Texto para análise
Penso se não terei sido salpicado por aquele desejo de flagelo. Por simpatia, já que por ali andava ao Deus dará.

É que basta ver-te para as diferenças incisivas de temperatura e as cicatrizes sem nome me internarem.

terça-feira, março 15, 2005

A falta que me embala.




Há uma paz que corrói, aquela que me faz ouvir a passagem do próprio sangue. Há um sossego que se esconde e um desfile de imagens que fazem rir o escuro. Tenho vergonha de não me obedecerem as mãos quando passas. Se ao menos a tua boca me ouvisse.

O tempo roda à minha volta sem passar.

Tenho esta perna dormente. São as saudades que me apertam com o peso do deserto que aqui brinca.

segunda-feira, março 14, 2005

É por estas e nunca por outras.




Gosto de imponderáveis, de tudo o que quebra, rasga, nasce, ama, ensombra e foge sem pagar. Acidentes de química, sorrisos gratuitos e malhas puxadas ao calçares as meias.

Dados abaixo
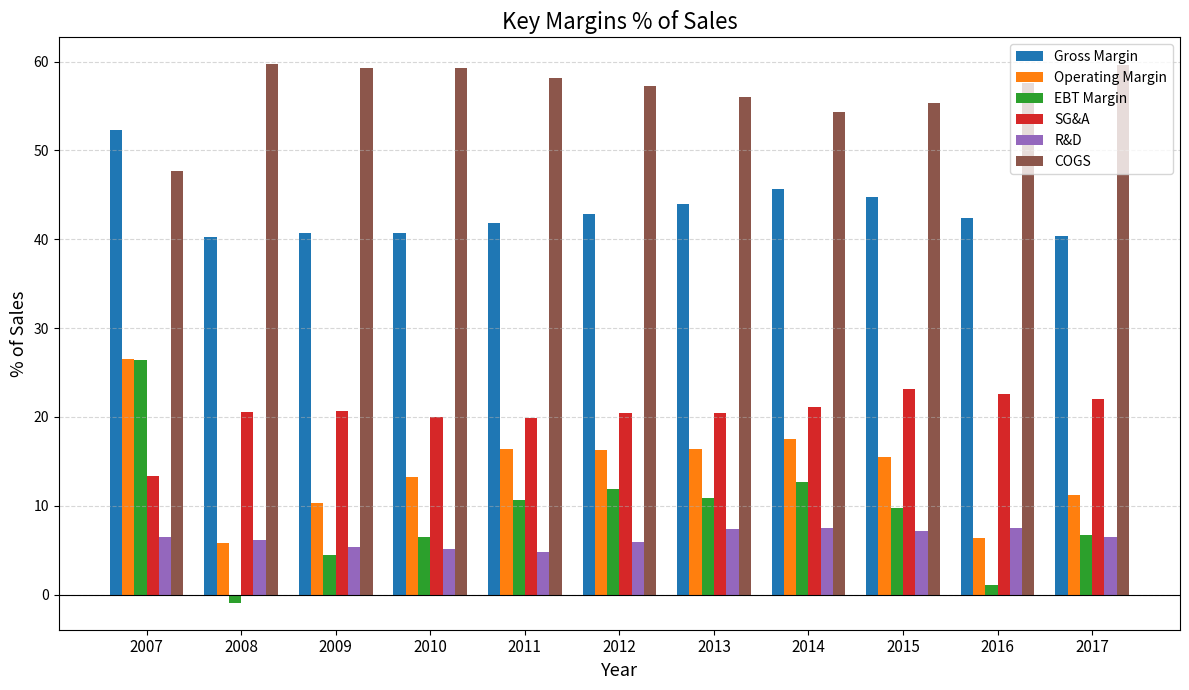

The value of Operating Margin at 2015 is 21.2. True or false?

False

Pedido de trabalho 1
Segundo o texto para análise, o que roda à volta de quem escreve sem passar?
Pedido de trabalho 2
Duplique do texto para análise tudo o que vai de "É que basta" até "boca me ouvisse.".

Resposta escrita 1
O tempo.

Resposta escrita 2
É que basta ver-te para as diferenças incisivas de temperatura e as cicatrizes sem nome me internarem.

terça-feira, março 15, 2005

A falta que me embala.




Há uma paz que corrói, aquela que me faz ouvir a passagem do próprio sangue. Há um sossego que se esconde e um desfile de imagens que fazem rir o escuro. Tenho vergonha de não me obedecerem as mãos quando passas. Se ao menos a tua boca me ouvisse.